As a toddler, what your child learned and thought was often right out there in the open. In the preschool years, nearly all of this takes place, literally, all in his head. Your child will think, create, imagine, play make-believe—and you won't know the half of it.
But you can still see your child's mental development through the ideas that he actualizes. An exciting development in the fourth year is your preschooler's blossoming ability to make what he imagines actually come true. In his mind's eye, perhaps he sees the color blue; then he puts a brush in the blue paint and applies it to paper. Voilá! Blue. Or he may come up with an elaborate game of make-believe. Then, on his own, he gathers all the props he needs to act it out. Indeed, your child may know what he wants so precisely that he will accept no substitutes and may get frustrated if he can't find the exact scarf or stick he's looking for.
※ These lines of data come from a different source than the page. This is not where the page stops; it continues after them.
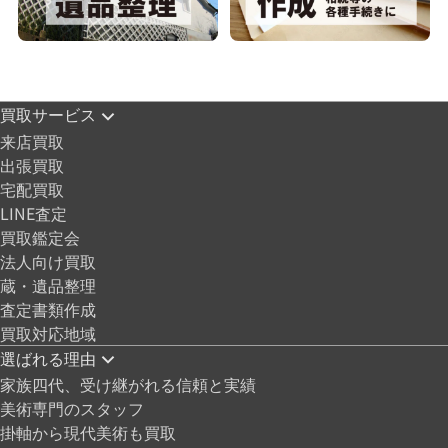
買取サービス
来店買取
出張買取
宅配買取
LINE査定
買取鑑定会
法人向け買取
蔵・遺品整理
査定書類作成
買取対応地域
選ばれる理由
家族四代、受け継がれる信頼と実績
美術専門のスタッフ
掛軸から現代美術も買取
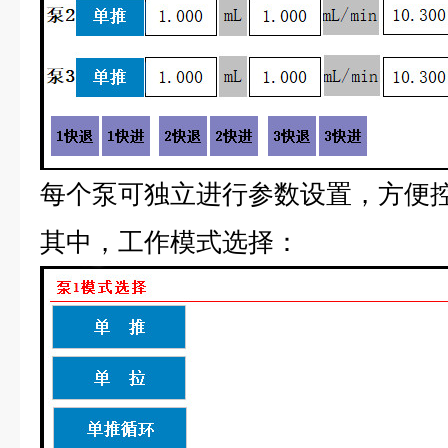
每个泵可独立进行参数设置，方便
其中，工作模式选择：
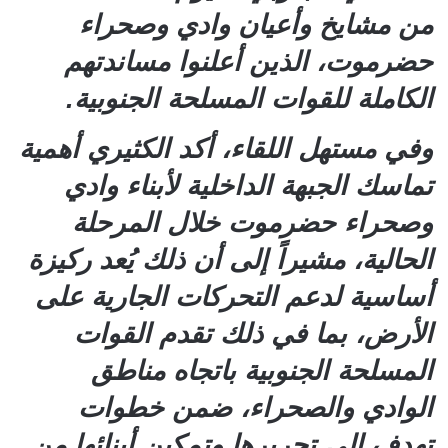
من مشايخ وأعيان وادي وصحراء
حضرموت، الذين أعلنوا مساندتهم
الكاملة للقوات المسلحة الجنوبية.
وفي مستهل اللقاء، أكد الكثيري أهمية
تماسك الجبهة الداخلية لأبناء وادي
وصحراء حضرموت خلال المرحلة
الحالية، مشيراً إلى أن ذلك يُعد ركيزة
أساسية لدعم التحركات الجارية على
الأرض، بما في ذلك تقدم القوات
المسلحة الجنوبية باتجاه مناطق
الوادي والصحراء، ضمن خطوات
تهدف إلى تحريرها وتمكين أبنائها من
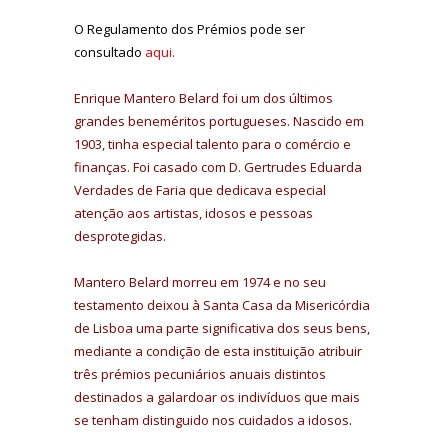
O Regulamento dos Prémios pode ser
consultado
aqui.
Enrique Mantero Belard foi um dos últimos
grandes beneméritos portugueses. Nascido em
1903, tinha especial talento para o comércio e
finanças. Foi casado com D. Gertrudes Eduarda
Verdades de Faria que dedicava especial
atenção aos artistas, idosos e pessoas
desprotegidas.
Mantero Belard morreu em 1974 e no seu
testamento deixou à Santa Casa da Misericórdia
de Lisboa uma parte significativa dos seus bens,
mediante a condição de esta instituição atribuir
três prémios pecuniários anuais distintos
destinados a galardoar os indivíduos que mais
se tenham distinguido nos cuidados a idosos
.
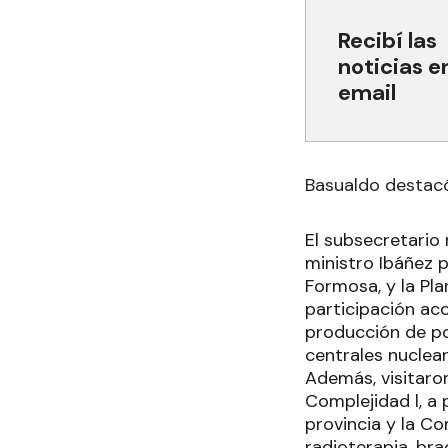
Recibí las
noticias e
email
Basualdo destacó
El subsecretario 
ministro Ibáñez p
Formosa, y la Pl
participación acc
producción de po
centrales nuclear
Además, visitaro
Complejidad l, a 
provincia y la C
radioterapia, br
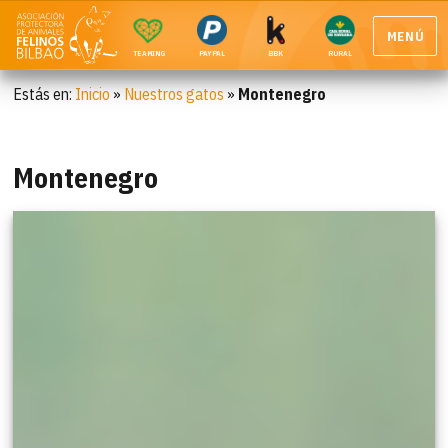
MENÚ
TEAMING
PAYPAL
BBK
RURAL
Estás en:
Inicio
»
Nuestros gatos
»
Montenegro
Montenegro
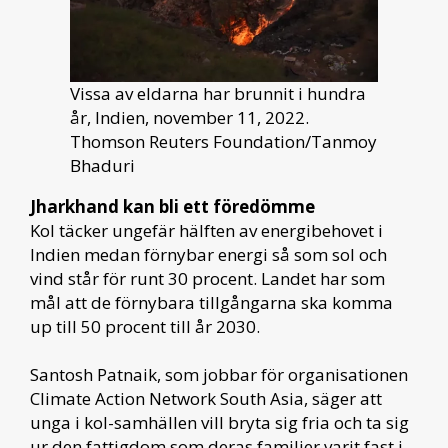
Vissa av eldarna har brunnit i hundra
år, Indien, november 11, 2022.
Thomson Reuters Foundation/Tanmoy
Bhaduri
Jharkhand kan bli ett föredömme
Kol täcker ungefär hälften av energibehovet i
Indien medan förnybar energi så som sol och
vind står för runt 30 procent. Landet har som
mål att de förnybara tillgångarna ska komma
up till 50 procent till år 2030.
Santosh Patnaik, som jobbar för organisationen
Climate Action Network South Asia, säger att
unga i kol-samhällen vill bryta sig fria och ta sig
ur den fattigdom som deras familjer varit fast i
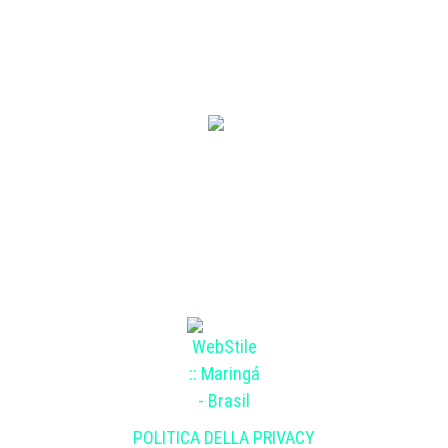
Theater e Aschkelon Performing Art Concerto a Okazaki
(Japan)
©2012-2023 Lirica International. Tutti i diritti riservati
POLITICA DELLA PRIVACY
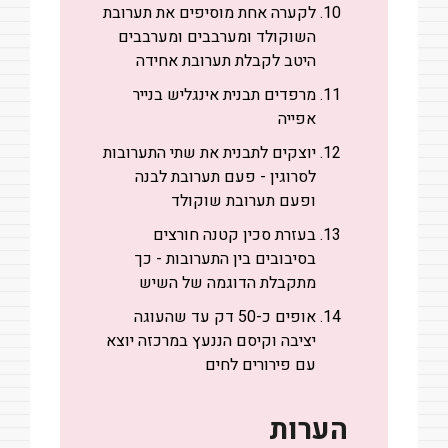
לקערה אחת מוסיפים את תערובת
השוקולד ומערבבים ומערבבים
היטב לקבלת תערובת אחידה
מרפדים תבנית אינגליש בנייר
אפייה
יוצקים לתבנית את שתי התערובות
לסרוגין - פעם תערובת לבנה
ופעם תערובת שוקולד
בעזרת סכין קטנה חורצים
בסיבובים בין התערובות - כך
מתקבלת הדוגמה של השיש
אופים כ-50 דק עד שהעוגה
יציבה וקיסם הננעץ במרכזה יוצא
עם פירורים לחים
הערות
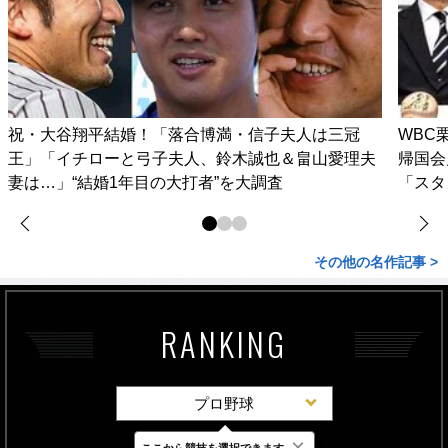
祝・大谷翔平結婚！「落合博満・信子夫人は三冠
WBC
王」「イチローと弓子夫人、鈴木誠也＆畠山愛理夫
帰国会
妻は…」“結婚1年目の大打者”を大調査
「スタ
その他の名作記事 >
RANKING
プロ野球
×
ここから競技を選択できます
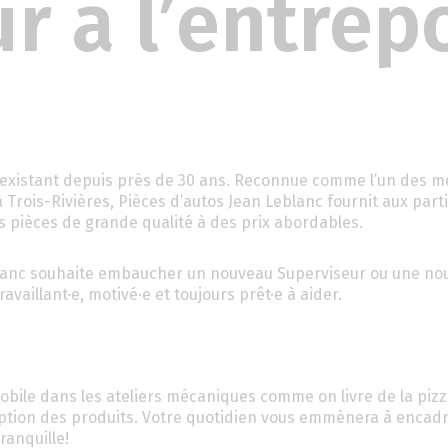
r à l’entrep
 existant depuis près de 30 ans. Reconnue comme l’un des me
Trois-Rivières, Pièces d’autos Jean Leblanc fournit aux parti
 pièces de grande qualité à des prix abordables.
blanc souhaite embaucher un nouveau Superviseur ou une nou
vaillant·e, motivé·e et toujours prêt·e à aider.
obile dans les ateliers mécaniques comme on livre de la pizz
eption des produits. Votre quotidien vous emmènera à encadr
ranquille!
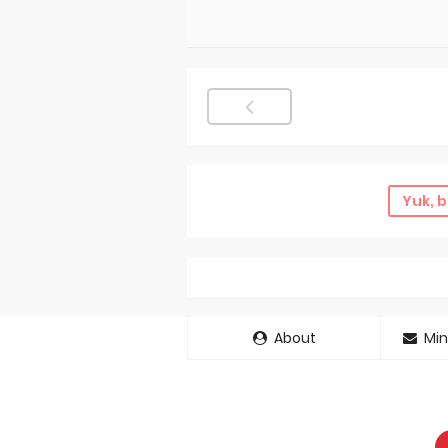
Yuk, b
About
Min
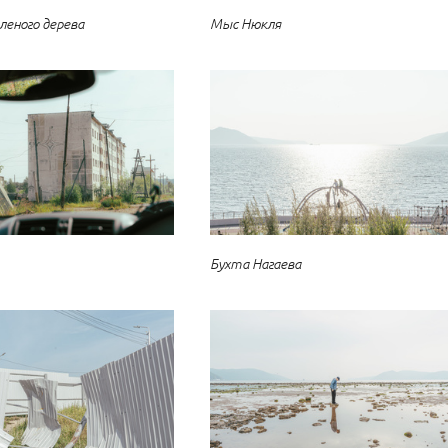
леного дерева
Мыс Нюкля
Бухта Нагаева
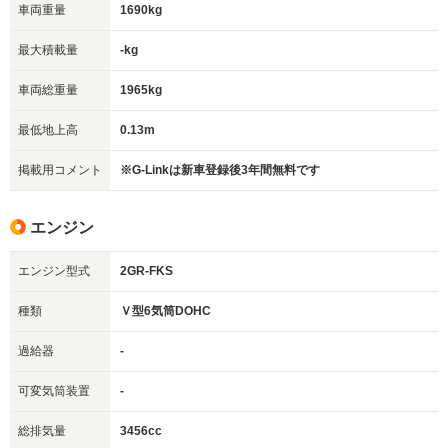
車両重量
1690kg
最大積載量
-kg
車両総重量
1965kg
最低地上高
0.13m
掲載用コメント
※G-Linkは新車登録後3年間無料です
エンジン
エンジン型式
2GR-FKS
種類
Ｖ型6気筒DOHC
過給器
-
可変気筒装置
-
総排気量
3456cc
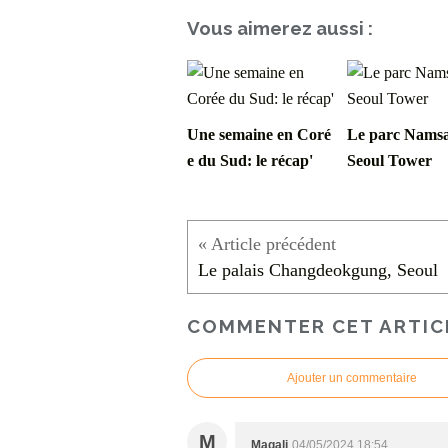
Vous aimerez aussi :
Une semaine en Coré
Le parc Namsa
e du Sud: le récap'
Seoul Tower
Le palais Changdeokgung, Seoul
COMMENTER CET ARTIC
Ajouter un commentaire
M
Magali
04/05/2024 18:54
What your preschooler imagines may become as real to him as anything he can perceive through his senses. For example, he may begin to create imaginary friends. If he does, he may insist that you recognize this "friend," too. He may ask you to set a place at the table for his friend, or to make sure his friend can see the book you're reading, too. Try to indulge (within reason) your child's insistence that the imagined is real. Having imaginary friends rarely indicates any underlying psychological disturbance. In fact, it's a great way for your child to exercise his creativity and imagination.
Despite spinning out elaborate worlds of imagination, your preschooler will become better able to distinguish between fantasy and reality. Increasing language skills play an important part in helping make this distinction clearer. Your three-year-old can now recognize the truth at least some of the time (although he may not always honor it).